As I meet some of my old foes years later and see how they are, I shudder about the welfare of the fighter. Much tougher medical tests and brain scans on the fighters should take place regularly. We must introduce state and national medical regulations for protection to the athlete from sever head and physical trauma. Some one has to answer for the fighter who can’t protect himself. Promoters should take out a huge insurance policy for the health and state of the fighter once they retire. I know it’s easier said than done, fingers crossed.
Give me something pro or negative on your career?
Sadly 99% of fighters have zero idea about the money that they generate other than the purse for the fight, TV, Pay per view, Ad’s, and other promotions with out there knowing. There should be a government involvement on all monies earned by fighters so the man does not get ripped off.
Do you have any plans to do a book or movie?
Yes. I would love to write a book, a film would be an extra blessing. Hungarian 1956 refugee, from a small village running from the commies ends up in the UK not being able to speak English. He ends up as the WBF world Champion. Yes it would be great.
What are you up to now?
Right now I do a number of speaking engagements. I have done many feature films and TV adds which I must say I do enjoy.

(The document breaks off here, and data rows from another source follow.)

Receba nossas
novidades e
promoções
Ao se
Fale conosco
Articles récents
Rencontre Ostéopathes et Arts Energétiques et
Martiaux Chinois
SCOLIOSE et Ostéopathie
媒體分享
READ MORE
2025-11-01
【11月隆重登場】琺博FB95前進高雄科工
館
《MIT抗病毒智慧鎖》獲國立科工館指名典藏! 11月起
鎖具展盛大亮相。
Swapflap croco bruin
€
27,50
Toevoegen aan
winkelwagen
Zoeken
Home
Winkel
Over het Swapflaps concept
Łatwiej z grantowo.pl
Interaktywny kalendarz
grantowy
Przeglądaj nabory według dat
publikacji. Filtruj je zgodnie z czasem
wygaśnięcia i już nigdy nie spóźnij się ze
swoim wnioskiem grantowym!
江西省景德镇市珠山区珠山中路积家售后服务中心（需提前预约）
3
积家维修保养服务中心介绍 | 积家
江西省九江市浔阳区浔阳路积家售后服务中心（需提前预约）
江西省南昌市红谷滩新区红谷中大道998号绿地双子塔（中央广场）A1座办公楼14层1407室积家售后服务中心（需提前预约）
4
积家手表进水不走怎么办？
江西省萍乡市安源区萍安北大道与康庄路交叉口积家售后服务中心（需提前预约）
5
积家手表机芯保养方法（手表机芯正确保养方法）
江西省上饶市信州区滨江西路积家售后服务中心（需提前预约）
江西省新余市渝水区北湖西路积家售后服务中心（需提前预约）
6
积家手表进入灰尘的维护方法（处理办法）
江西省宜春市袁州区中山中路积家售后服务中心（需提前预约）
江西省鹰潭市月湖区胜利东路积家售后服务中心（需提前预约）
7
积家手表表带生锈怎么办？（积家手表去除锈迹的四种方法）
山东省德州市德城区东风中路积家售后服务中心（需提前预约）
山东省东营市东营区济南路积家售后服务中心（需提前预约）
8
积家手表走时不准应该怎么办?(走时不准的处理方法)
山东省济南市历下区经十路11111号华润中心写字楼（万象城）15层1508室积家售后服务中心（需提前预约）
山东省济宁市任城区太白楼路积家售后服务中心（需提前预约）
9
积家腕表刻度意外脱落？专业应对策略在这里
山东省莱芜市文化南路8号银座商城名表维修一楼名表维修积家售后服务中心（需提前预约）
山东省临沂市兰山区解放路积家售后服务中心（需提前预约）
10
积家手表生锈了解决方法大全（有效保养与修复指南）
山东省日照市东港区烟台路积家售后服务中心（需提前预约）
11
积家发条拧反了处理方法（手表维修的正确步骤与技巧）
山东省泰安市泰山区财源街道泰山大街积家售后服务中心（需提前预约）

What was one of the favorite venues you boxed at and why was it one of your favorites?
The most enjoyable and exciting fight was against “The Man” himself, Ali, for the world title in Malaysia in 1975 in on open air stadium. There was an assassination plot put out on me should I beat the great man Muhammad Ali. The hotel was shut down. Nobody was allowed to come and go with out a search. The day of the fight I was transported with my crew in on armed bullet proof truck. It certainly was different. I was scared and very excited at the same time. The Malay government asked me several times do I want to take the risk? I was not going to come all the way to Malaysia and not fight. The fight went the distance 15 rounds. I lost on points. No rifle or gunshots were fired. I went home very proud and alive.